Three New arXiv Papers Address Data Efficiency and Training Methods in AI

Three recent papers on arXiv address different approaches to improving AI model training and efficiency.

Language Self-Play For Data-Free Training

According to arXiv:2509.07414v3, researchers are exploring methods to address what they describe as “a fundamental bottleneck: the need for ever more data” in large language model development. The paper investigates language self-play as an approach for data-free training, though the abstract does not detail specific results or methodologies.

Federated Learning Without Data Storage

ArXiv:2509.25977v2 examines “Data-Free Continual Learning of Server Models in Model-Heterogeneous Cloud-Device Collaboration.” The paper focuses on cloud-device collaborative computing environments where federated learning has become “a key enabler,” according to the abstract. The research addresses scenarios where centralized cloud resources work with distributed edge devices.

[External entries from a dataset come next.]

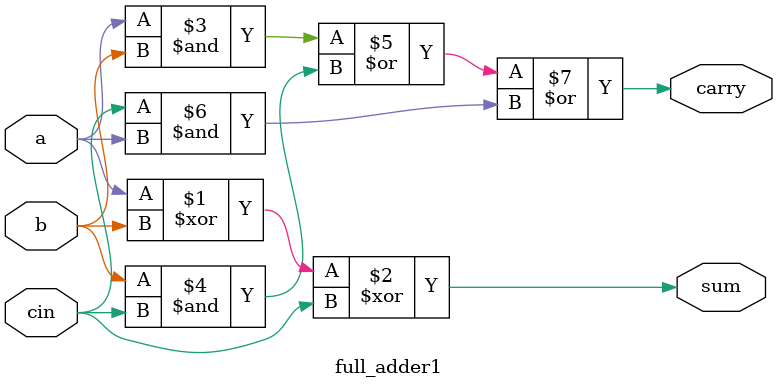
<source format=v>
module full_adder1(a,b,cin,sum,carry);
input a,b,cin;
output sum,carry;
assign sum=a^b^cin;
assign carry=(a&b)|(b&cin)|(cin&a);
endmodule
      
</source>
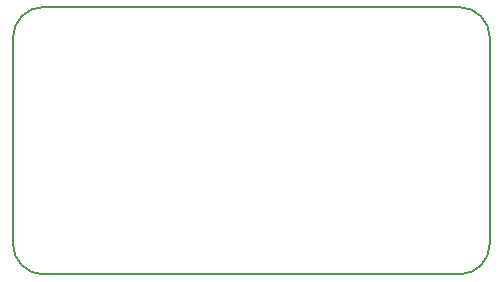
<source format=gbr>
%TF.GenerationSoftware,KiCad,Pcbnew,6.0.4-6f826c9f35~116~ubuntu20.04.1*%
%TF.CreationDate,2022-04-28T13:00:12+07:00*%
%TF.ProjectId,W2AEWPulseGenerator,57324145-5750-4756-9c73-6547656e6572,rev?*%
%TF.SameCoordinates,Original*%
%TF.FileFunction,Profile,NP*%
%FSLAX46Y46*%
G04 Gerber Fmt 4.6, Leading zero omitted, Abs format (unit mm)*
G04 Created by KiCad (PCBNEW 6.0.4-6f826c9f35~116~ubuntu20.04.1) date 2022-04-28 13:00:12*
%MOMM*%
%LPD*%
G01*
G04 APERTURE LIST*
%TA.AperFunction,Profile*%
%ADD10C,0.160000*%
%TD*%
G04 APERTURE END LIST*
D10*
X101587183Y-64021609D02*
G75*
G03*
X99018509Y-66590332I17J-2568691D01*
G01*
X99018559Y-84078367D02*
G75*
G03*
X101587183Y-86647041I2568641J-33D01*
G01*
X136823882Y-86647041D02*
X101587183Y-86647041D01*
X136823882Y-86647056D02*
G75*
G03*
X139392556Y-84078367I18J2568656D01*
G01*
X99018509Y-84078367D02*
X99018509Y-66590332D01*
X139392542Y-66590332D02*
G75*
G03*
X136823882Y-64021658I-2568642J32D01*
G01*
X139392556Y-66590332D02*
X139392556Y-84078367D01*
X101587183Y-64021658D02*
X136823882Y-64021658D01*
M02*

</source>
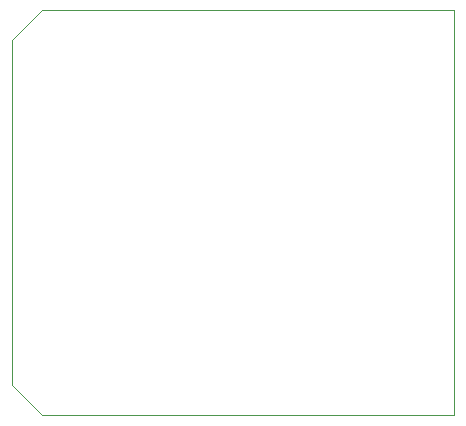
<source format=gm1>
G04 #@! TF.FileFunction,Profile,NP*
%FSLAX46Y46*%
G04 Gerber Fmt 4.6, Leading zero omitted, Abs format (unit mm)*
G04 Created by KiCad (PCBNEW 4.0.7-e2-6376~58~ubuntu17.04.1) date Wed Oct  4 01:23:29 2017*
%MOMM*%
%LPD*%
G01*
G04 APERTURE LIST*
%ADD10C,0.100000*%
G04 APERTURE END LIST*
D10*
X181610000Y-88900000D02*
X181610000Y-123190000D01*
X178435000Y-88900000D02*
X181610000Y-88900000D01*
X146685000Y-88900000D02*
X156845000Y-88900000D01*
X144145000Y-91440000D02*
X146685000Y-88900000D01*
X144145000Y-120650000D02*
X144145000Y-91440000D01*
X146685000Y-123190000D02*
X144145000Y-120650000D01*
X181610000Y-123190000D02*
X146685000Y-123190000D01*
X156845000Y-88900000D02*
X178435000Y-88900000D01*
M02*

</source>
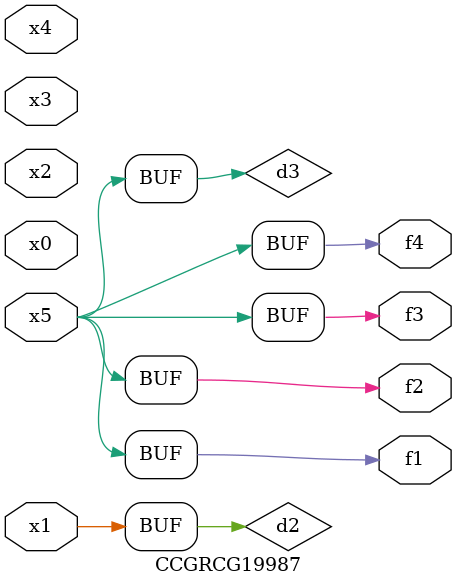
<source format=v>
module CCGRCG19987(
	input x0, x1, x2, x3, x4, x5,
	output f1, f2, f3, f4
);

	wire d1, d2, d3;

	not (d1, x5);
	or (d2, x1);
	xnor (d3, d1);
	assign f1 = d3;
	assign f2 = d3;
	assign f3 = d3;
	assign f4 = d3;
endmodule

</source>
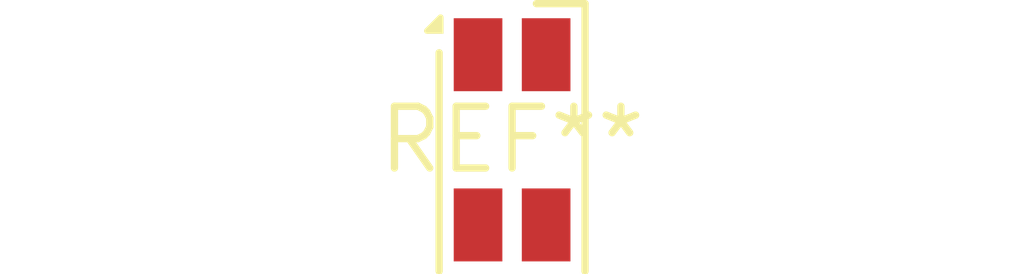
<source format=kicad_pcb>
(kicad_pcb (version 20240108) (generator pcbnew)

  (general
    (thickness 1.6)
  )

  (paper "A4")
  (layers
    (0 "F.Cu" signal)
    (31 "B.Cu" signal)
    (32 "B.Adhes" user "B.Adhesive")
    (33 "F.Adhes" user "F.Adhesive")
    (34 "B.Paste" user)
    (35 "F.Paste" user)
    (36 "B.SilkS" user "B.Silkscreen")
    (37 "F.SilkS" user "F.Silkscreen")
    (38 "B.Mask" user)
    (39 "F.Mask" user)
    (40 "Dwgs.User" user "User.Drawings")
    (41 "Cmts.User" user "User.Comments")
    (42 "Eco1.User" user "User.Eco1")
    (43 "Eco2.User" user "User.Eco2")
    (44 "Edge.Cuts" user)
    (45 "Margin" user)
    (46 "B.CrtYd" user "B.Courtyard")
    (47 "F.CrtYd" user "F.Courtyard")
    (48 "B.Fab" user)
    (49 "F.Fab" user)
    (50 "User.1" user)
    (51 "User.2" user)
    (52 "User.3" user)
    (53 "User.4" user)
    (54 "User.5" user)
    (55 "User.6" user)
    (56 "User.7" user)
    (57 "User.8" user)
    (58 "User.9" user)
  )

  (setup
    (pad_to_mask_clearance 0)
    (pcbplotparams
      (layerselection 0x00010fc_ffffffff)
      (plot_on_all_layers_selection 0x0000000_00000000)
      (disableapertmacros false)
      (usegerberextensions false)
      (usegerberattributes false)
      (usegerberadvancedattributes false)
      (creategerberjobfile false)
      (dashed_line_dash_ratio 12.000000)
      (dashed_line_gap_ratio 3.000000)
      (svgprecision 4)
      (plotframeref false)
      (viasonmask false)
      (mode 1)
      (useauxorigin false)
      (hpglpennumber 1)
      (hpglpenspeed 20)
      (hpglpendiameter 15.000000)
      (dxfpolygonmode false)
      (dxfimperialunits false)
      (dxfusepcbnewfont false)
      (psnegative false)
      (psa4output false)
      (plotreference false)
      (plotvalue false)
      (plotinvisibletext false)
      (sketchpadsonfab false)
      (subtractmaskfromsilk false)
      (outputformat 1)
      (mirror false)
      (drillshape 1)
      (scaleselection 1)
      (outputdirectory "")
    )
  )

  (net 0 "")

  (footprint "Kingbright_KPS-3227" (layer "F.Cu") (at 0 0))

)

</source>
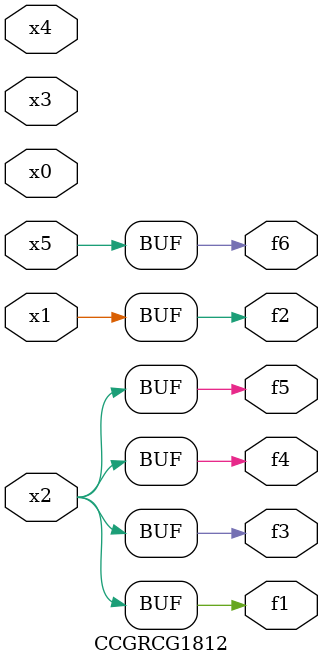
<source format=v>
module CCGRCG1812(
	input x0, x1, x2, x3, x4, x5,
	output f1, f2, f3, f4, f5, f6
);
	assign f1 = x2;
	assign f2 = x1;
	assign f3 = x2;
	assign f4 = x2;
	assign f5 = x2;
	assign f6 = x5;
endmodule

</source>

Improving Discrete Diffusion Models

In arXiv:2506.10892v3, researchers investigate “The Diffusion Duality,” focusing on uniform-state discrete diffusion models. According to the abstract, these models “hold the promise of fast text generation due to their inherent ability to self-correct,” though they note such models are “typically outperformed by autoregressive models and masked diffusion models.”

All three papers represent replacement versions of earlier submissions on arXiv.